-- Opening Marker --

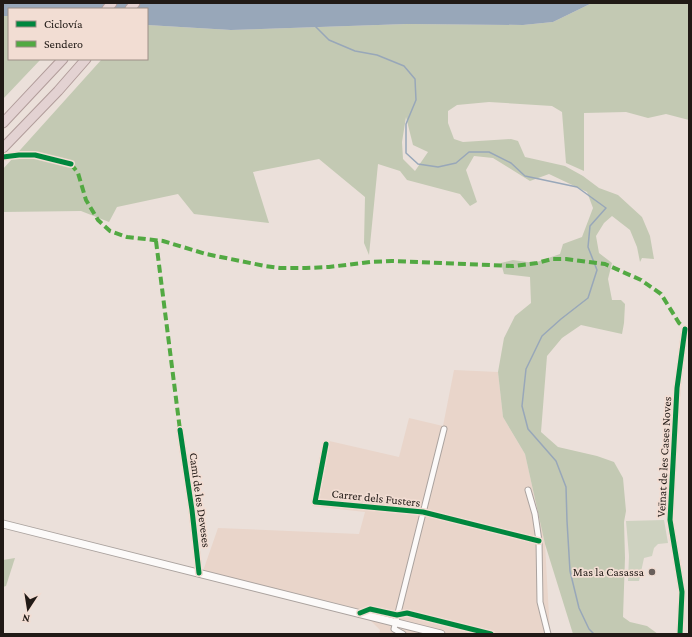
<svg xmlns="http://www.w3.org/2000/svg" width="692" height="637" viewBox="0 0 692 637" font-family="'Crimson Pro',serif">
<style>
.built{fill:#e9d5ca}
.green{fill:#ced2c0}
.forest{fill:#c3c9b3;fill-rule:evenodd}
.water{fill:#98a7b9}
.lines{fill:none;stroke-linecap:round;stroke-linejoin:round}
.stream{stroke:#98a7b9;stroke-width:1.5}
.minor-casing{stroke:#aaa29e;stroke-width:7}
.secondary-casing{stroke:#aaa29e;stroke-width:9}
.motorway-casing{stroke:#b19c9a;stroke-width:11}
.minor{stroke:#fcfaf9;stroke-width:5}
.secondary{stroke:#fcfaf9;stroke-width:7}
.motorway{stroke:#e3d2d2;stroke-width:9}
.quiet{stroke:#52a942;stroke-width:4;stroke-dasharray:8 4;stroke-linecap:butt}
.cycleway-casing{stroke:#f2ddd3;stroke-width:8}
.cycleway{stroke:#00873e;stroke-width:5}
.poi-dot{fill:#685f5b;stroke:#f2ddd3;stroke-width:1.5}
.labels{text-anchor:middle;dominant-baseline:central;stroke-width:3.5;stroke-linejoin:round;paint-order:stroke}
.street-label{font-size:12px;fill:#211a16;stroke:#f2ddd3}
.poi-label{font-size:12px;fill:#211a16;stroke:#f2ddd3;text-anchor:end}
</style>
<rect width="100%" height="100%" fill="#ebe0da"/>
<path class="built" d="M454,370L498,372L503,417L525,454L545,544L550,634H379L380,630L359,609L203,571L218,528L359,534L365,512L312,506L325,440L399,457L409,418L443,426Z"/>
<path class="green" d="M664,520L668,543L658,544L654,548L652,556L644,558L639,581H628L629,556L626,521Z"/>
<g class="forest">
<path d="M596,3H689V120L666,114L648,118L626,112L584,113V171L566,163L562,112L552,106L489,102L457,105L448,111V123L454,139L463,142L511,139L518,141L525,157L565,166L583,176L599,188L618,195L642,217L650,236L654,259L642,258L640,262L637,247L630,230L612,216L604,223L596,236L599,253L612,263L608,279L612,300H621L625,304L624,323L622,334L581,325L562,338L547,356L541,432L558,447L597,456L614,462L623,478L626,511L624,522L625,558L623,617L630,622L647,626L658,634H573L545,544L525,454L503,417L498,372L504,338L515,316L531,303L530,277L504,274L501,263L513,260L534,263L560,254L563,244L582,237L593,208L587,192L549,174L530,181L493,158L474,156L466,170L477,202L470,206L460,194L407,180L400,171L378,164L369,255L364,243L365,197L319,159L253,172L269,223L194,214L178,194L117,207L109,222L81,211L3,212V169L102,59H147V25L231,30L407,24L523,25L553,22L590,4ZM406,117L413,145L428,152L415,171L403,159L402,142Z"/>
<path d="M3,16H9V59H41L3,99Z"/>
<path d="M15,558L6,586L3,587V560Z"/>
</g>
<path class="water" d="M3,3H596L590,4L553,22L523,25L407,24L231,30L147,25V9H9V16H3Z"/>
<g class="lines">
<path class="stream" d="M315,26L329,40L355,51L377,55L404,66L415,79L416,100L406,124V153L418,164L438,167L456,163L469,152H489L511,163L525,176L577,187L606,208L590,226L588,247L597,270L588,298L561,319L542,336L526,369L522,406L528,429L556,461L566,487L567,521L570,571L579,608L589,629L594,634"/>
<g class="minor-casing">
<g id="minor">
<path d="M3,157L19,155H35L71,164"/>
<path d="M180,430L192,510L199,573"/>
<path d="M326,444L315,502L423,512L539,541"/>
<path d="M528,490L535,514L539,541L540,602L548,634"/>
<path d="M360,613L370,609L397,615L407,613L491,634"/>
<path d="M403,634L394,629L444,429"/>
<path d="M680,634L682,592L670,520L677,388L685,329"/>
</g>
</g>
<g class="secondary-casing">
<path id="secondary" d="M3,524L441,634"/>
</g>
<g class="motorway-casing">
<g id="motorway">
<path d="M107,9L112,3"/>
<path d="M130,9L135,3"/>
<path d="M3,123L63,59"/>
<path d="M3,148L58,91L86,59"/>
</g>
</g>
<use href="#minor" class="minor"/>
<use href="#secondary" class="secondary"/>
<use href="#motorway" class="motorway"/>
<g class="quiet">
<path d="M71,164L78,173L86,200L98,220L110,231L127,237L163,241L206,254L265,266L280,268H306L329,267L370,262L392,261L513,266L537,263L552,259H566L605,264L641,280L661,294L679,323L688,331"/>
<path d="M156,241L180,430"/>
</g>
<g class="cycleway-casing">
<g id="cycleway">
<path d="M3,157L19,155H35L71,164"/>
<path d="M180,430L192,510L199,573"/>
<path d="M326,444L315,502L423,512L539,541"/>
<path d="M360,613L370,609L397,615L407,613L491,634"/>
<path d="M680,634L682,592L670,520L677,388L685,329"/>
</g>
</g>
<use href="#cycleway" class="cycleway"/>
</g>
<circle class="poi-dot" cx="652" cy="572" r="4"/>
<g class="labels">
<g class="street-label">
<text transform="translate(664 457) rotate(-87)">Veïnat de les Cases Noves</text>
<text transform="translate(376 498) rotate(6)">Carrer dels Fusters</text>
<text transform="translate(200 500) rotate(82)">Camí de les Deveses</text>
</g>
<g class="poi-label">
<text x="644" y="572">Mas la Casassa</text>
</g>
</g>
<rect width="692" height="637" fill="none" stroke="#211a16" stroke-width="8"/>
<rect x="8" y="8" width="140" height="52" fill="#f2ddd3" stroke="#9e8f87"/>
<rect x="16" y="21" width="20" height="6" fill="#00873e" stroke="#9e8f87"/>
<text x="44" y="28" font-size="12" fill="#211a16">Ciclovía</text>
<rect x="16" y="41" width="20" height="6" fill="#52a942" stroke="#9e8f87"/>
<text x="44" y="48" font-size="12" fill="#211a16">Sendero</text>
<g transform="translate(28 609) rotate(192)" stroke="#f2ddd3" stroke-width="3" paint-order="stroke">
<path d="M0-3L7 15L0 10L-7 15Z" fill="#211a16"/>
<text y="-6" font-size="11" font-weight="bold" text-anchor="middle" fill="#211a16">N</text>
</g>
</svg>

-- Closing Marker --

§ EXERCISE INSTRUCTIONS
If a line of the records above includes the word "middle", count it; state the final number with no other words.

§ RESULT OF THE EXERCISE
2